The original ‘Philadelphia Experiment’ was about a US Navy cloaking device

Team Mighty
Updated onAug 29, 2022 1:29 PM PDT
3 minute read
The U.S. Navy destroyer escort USS Eldridge (DE-173) underway at sea, circa in 1944. The wartime censor seems to have erased the radar antennas. (Wikimedia Commons)

The U.S. Navy destroyer escort USS Eldridge (DE-173) underway at sea, circa in 1944. The wartime censor seems to have erased the radar antennas. (Wikimedia Commons)

SUMMARY

The story goes that in October 1943, the U.S. Navy destroyer Eldridge completely disappeared in a flash of green light…

The story goes that in October 1943, the U.S. Navy destroyer Eldridge completely disappeared in a flash of green light while at anchor in Philadelphia. Just minutes later, it was supposedly spotted 500 kilometers away near Norfolk, Virginia, when it disappeared once more. After another flash of green light, the ship is said to have reappeared in Philadelphia harbor. 

Did the super-secret experiment with cloaking technology and teleportation really happen? Conspiracy theorists often cite secret, World War II-era government and military experimentation that will never be revealed to the public. The truth is more likely that it’s a case of a rumor mill gone horribly awry. 

The story of “The Philadelphia Experiment” began in 1955, when the Office of Naval Research received a package containing annotated science fiction novels, a series of correspondence in the form of letters and other “research materials” in the mail from a sender who claimed to have been present in Philadelphia the night the Eldridge made its fantastic voyage. 

The U.S. Navy destroyer escort USS Eldridge (DE-173) underway at sea, circa in 1944. (Wikimedia Commons)

Whoever sent the original packages not only claimed the details of the cloaking/teleportation experiment, but also claimed the Eldridge was fully crewed at the time. The crew was said to have suffered insanity from the fallout of the experiment and some even seemed frozen in time. 

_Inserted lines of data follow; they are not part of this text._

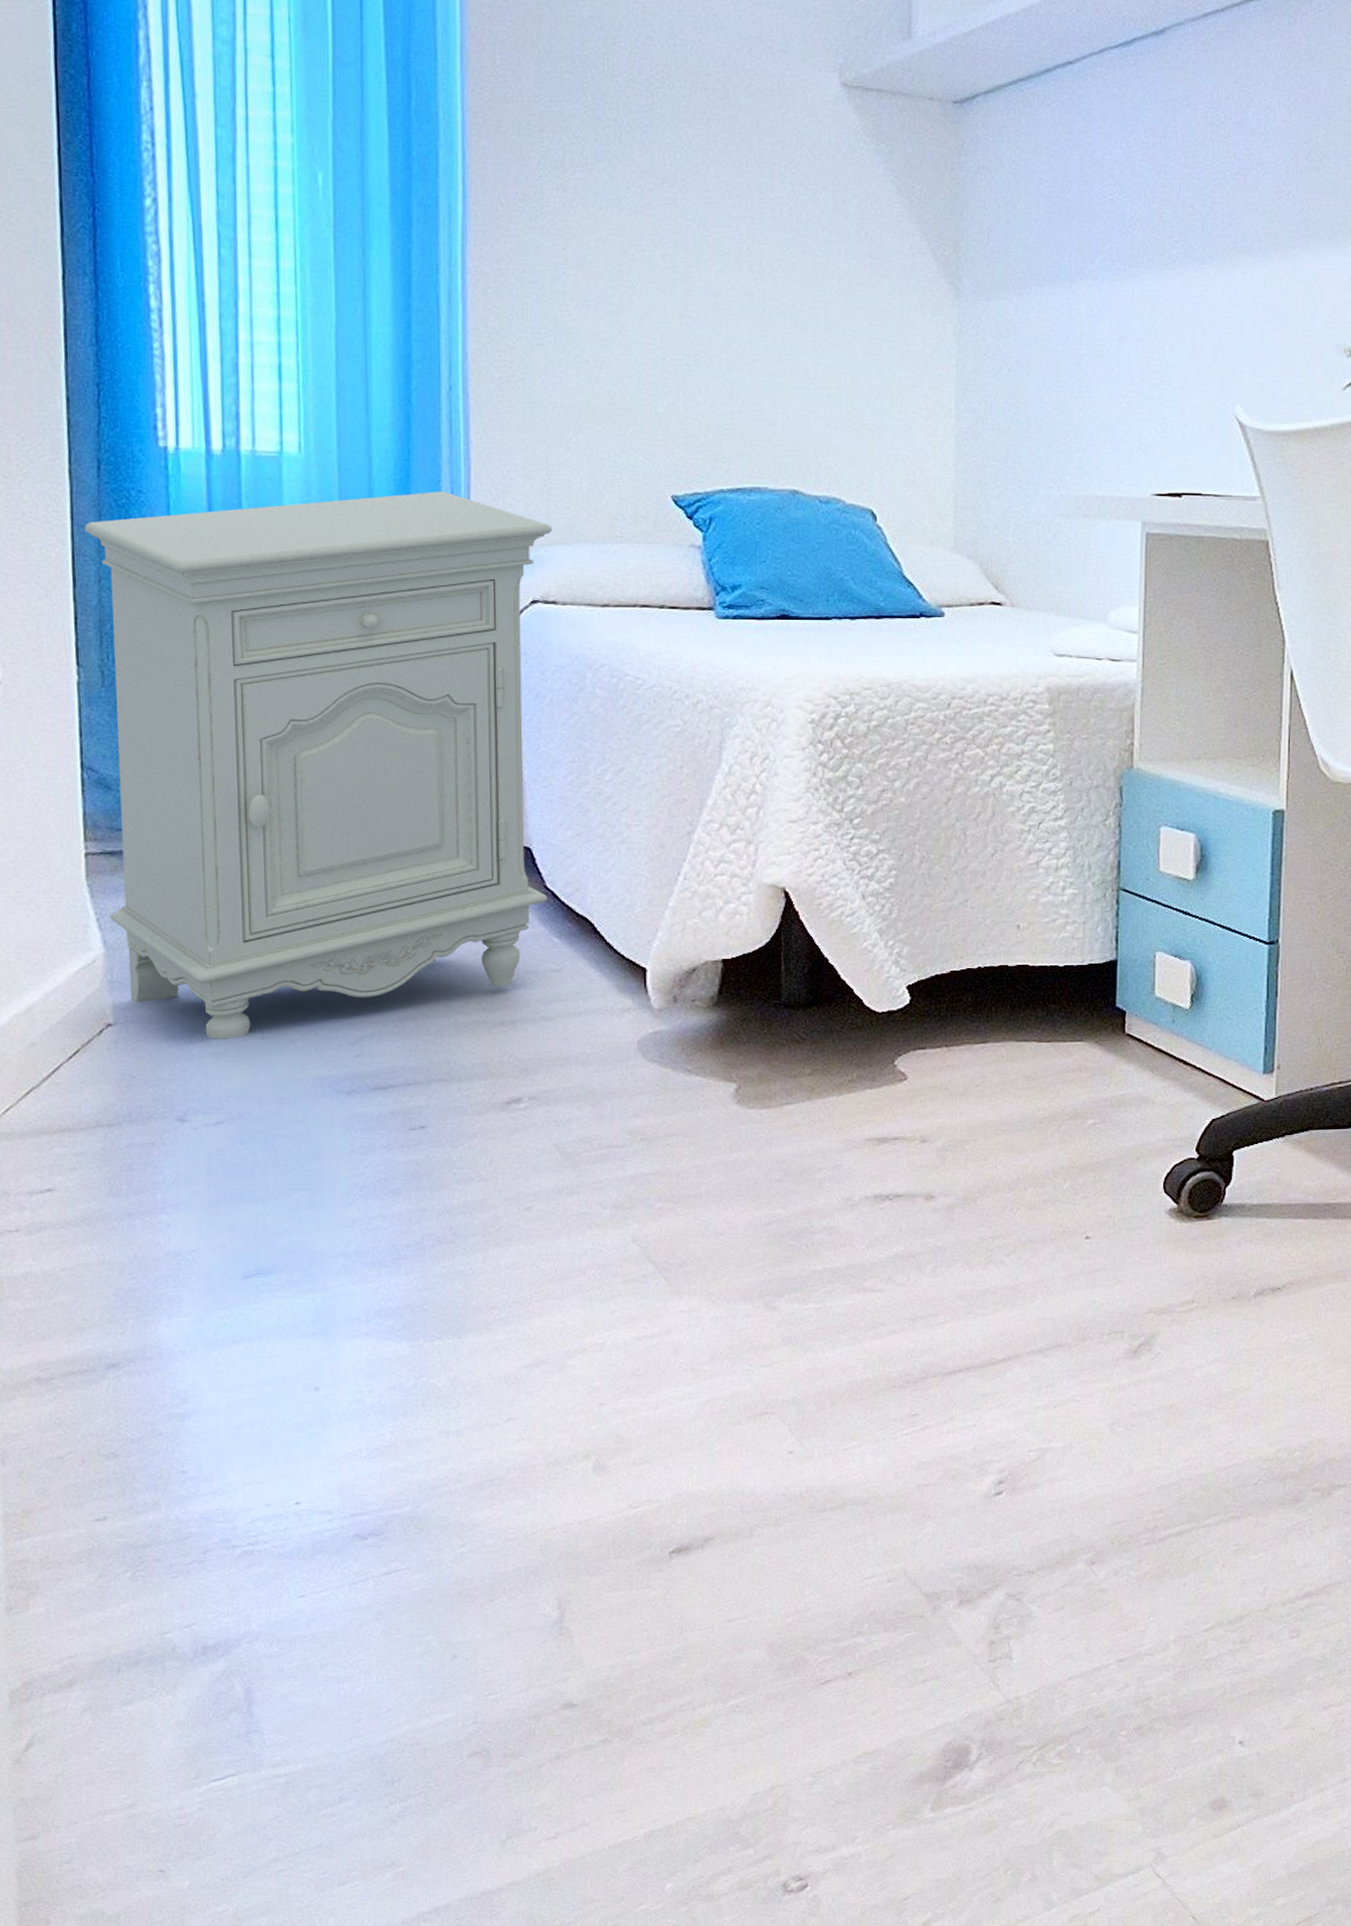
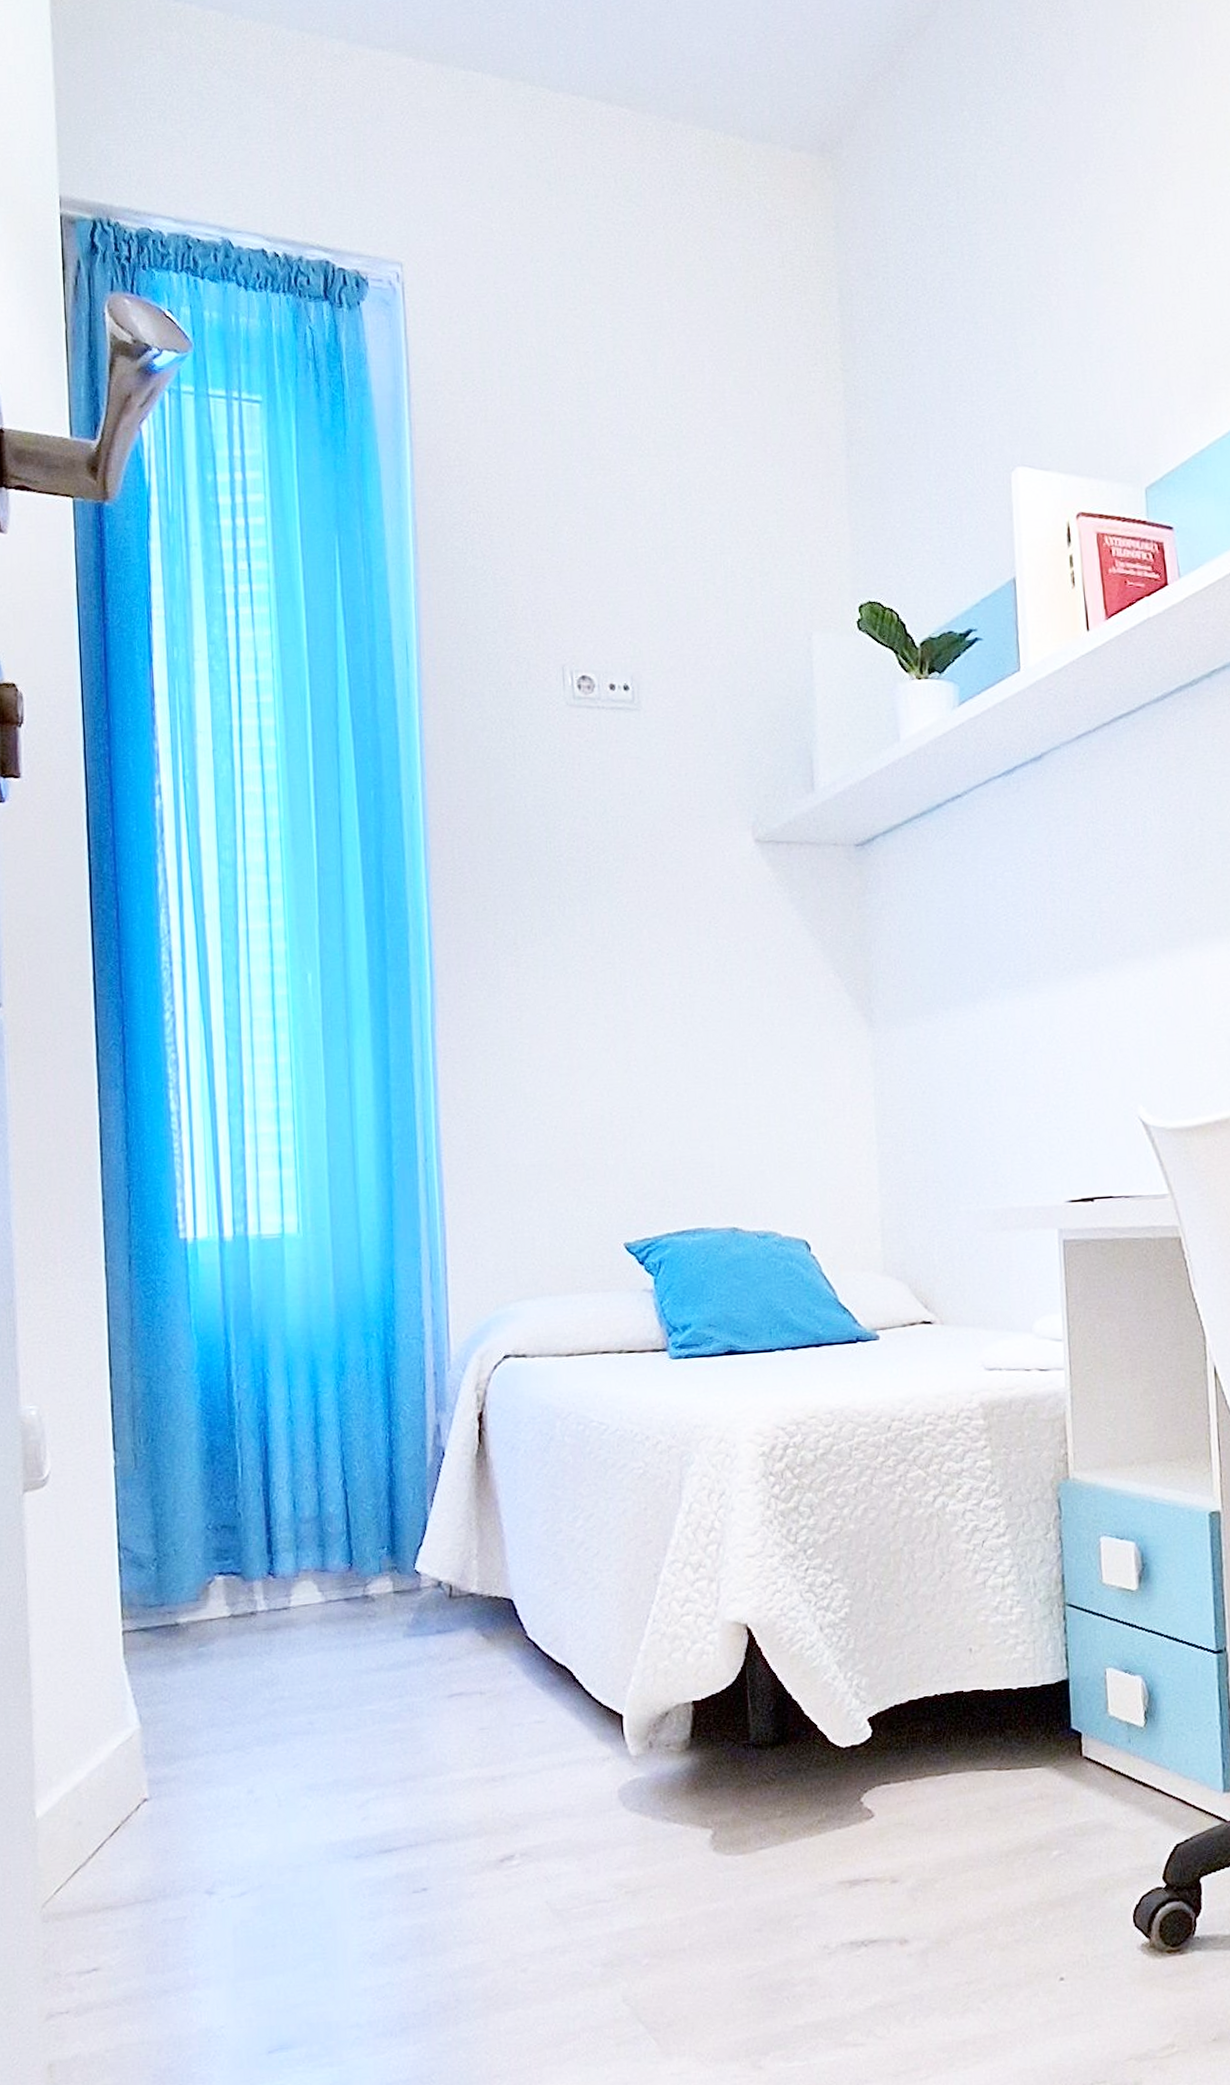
nightstand: present [85,491,552,1039] -> none [119,1257,530,1809]

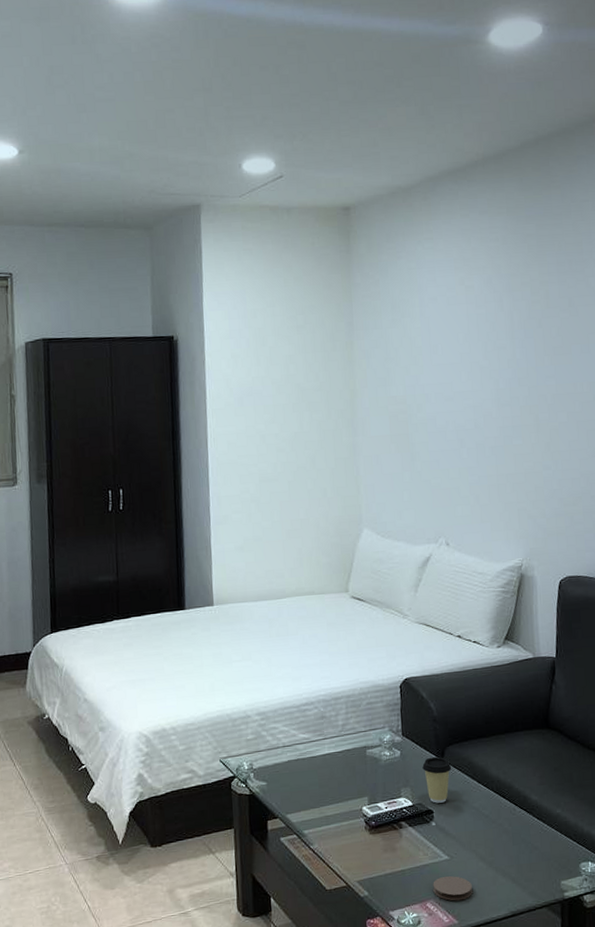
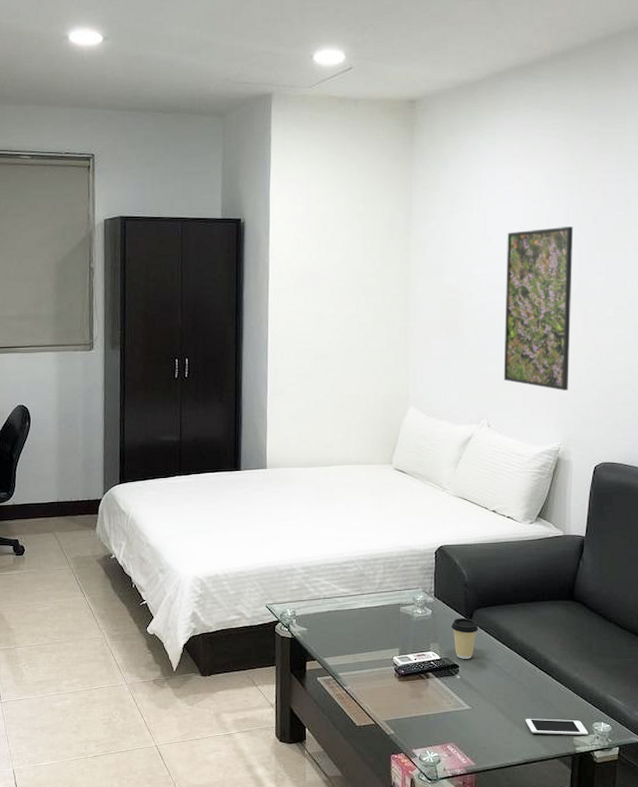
coaster: present [433,875,472,901] -> none [454,723,490,746]
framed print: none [452,331,526,502] -> present [503,227,573,391]
cell phone: none [508,861,576,881] -> present [525,719,589,736]

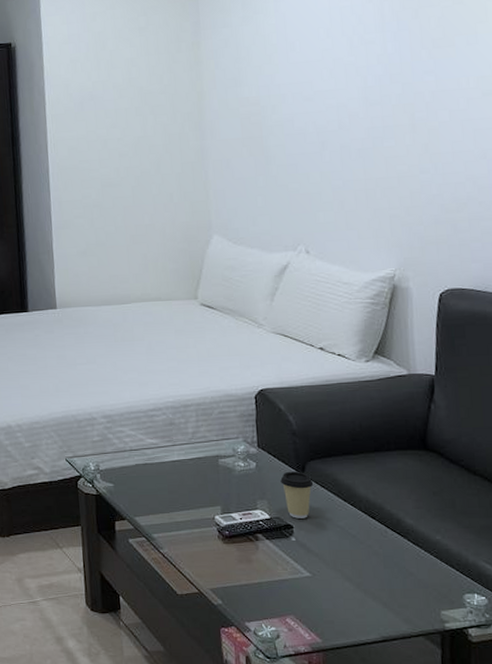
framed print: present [503,227,573,391] -> none [312,23,400,209]
cell phone: present [525,719,589,736] -> none [379,589,460,610]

Naval officers from the Office of Naval Research invited the author of the sci-fi novel to their offices. The author, Morris K. Jessup, recognized some of the handwriting as being from a similar series of letters he’d also received in the mail. The writer of his letter claimed to have been very close to unlocking the secret of the alien technology Jessup wrote about in his book, “The Case for the UFO: Unidentified Flying Objects.”

Two naval officers, Capt. Sidney Sherby and Cmdr. George Hoover decided to investigate the allegations of the Philadelphia Experiment, as well as the writer making those claims. It didn’t take long to realize what really happened. 

Allegedly the crew of a civilian merchant mariner called the SS Andrew Furuseth were witnesses to the flashes of green light and the mysterious appearance and subsequent disappearance of the Eldridge at Norfolk. The ship was in Norfolk harbor that night, but the master of the ship denies seeing anything described in the letters. Which is consistent with the position of the USS Eldridge.

In October 1943, the USS Eldridge wasn’t even in Philadelphia. Nor was it in Norfolk. It was in New York City, according to the destroyer’s war diary. The ship had just returned from a convoy mission to Bermuda, where it underwent its sea trials. It was in Norfolk by November 2, 1943, to join a convoy bound for Casablanca, Morocco.

The entire Philadelphia Experiment claim turned out to be a massive hoax. Investigators traced it back to a merchant seaman named Carl Allen, who sent the fantastical story to the science fiction writer, Jessup. The letters and book notations were made by Allen and Jessup before being sent to the ONR. Allen had made the whole thing up and spread the word before getting with Jessup to mail the documents to the Navy.

Other details of the story claimed that famous physicist Albert Einstein and inventor Nikola Tesla were creating technology to contribute to the experiment. Allen claimed the entire thing was classified as “Project Rainbow,” which investigators found didn’t exist as a teleportation project, but was instead the code name of the plan to defeat the Axis powers before the U.S. entered World War II.